A police officer went on a profanity-laced tirade after nabbing an escaped suspect, a handcuffed man who sought refuge in a muddy drainage ditch.
The driver, 19-year-old Manlio Salazar, was handcuffed by a state trooper responding to a report of a car that needed assistance on Stemmons Freeway near the American Airlines Center. While handcuffed, Salazar broke free and fled on foot -- eventually taking cover in the large drain.
After about 30 minutes, Salazar was located in the tunnel by Josh Phillips, a Union Pacific Railroad officer. Salazar had slipped his handcuffs underneath his body and had his arms back in front of him.
He then tried to flee for a second time, but wasn't successful. The railroad cop triumphed, and Salazar was handily dressed down as he was dragged him from the gritty, dark tunnel. (Edited and unedited videos are below. The unedited version contains A LOT of foul language.)
Photojournalist Terry Van Sickle shot footage of the officer first entering the drain with his gun drawn and the man's eventual recapture. Van Sickle also caught the railroad officer verbally assaulting the driver and even threatening to kill him if he had a weapon.
Union Pacific said Friday Phillips used "inappropriate language" and has been placed on administrative leave while the railroad reviews the incident. He was still on administrative leave Sunday night, a Union Pacific spokesman said.
"We apologize to anyone who may have been offended by the agent's language," the company said in a statement.
Union Pacific said it will take "appropriate action" if it finds the officer violated company policy.
The driver is once again in custody and faces a charge of felony escape.
The Department of Public Safety originally identified the driver as Enrique Franco. That's because Salazar had a stolen ID on him when he was arrested.

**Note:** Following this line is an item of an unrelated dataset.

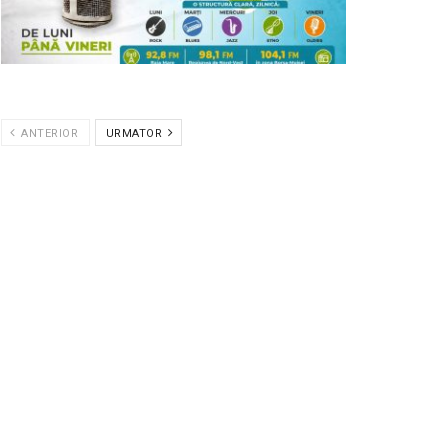
ANTERIOR
URMATOR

The ID belonged to an 18-year-old Garland man. His mother said she had doubts for a split second after hearing about the arrest of Enrique Franco and asked her son if he had snuck out of the house.
"I was in shock. I didn't know what to think," she said.
Soto said Salazar stopped by their Garland home Saturday to apologize. Soto said Salazar told her and Franco he had three ID's on him when he was arrested. Salazar told them authorities used Franco's ID because he most resembled Salazar.
Once in jail, officials were able to figure out Salazar's real name using a fingerprint database.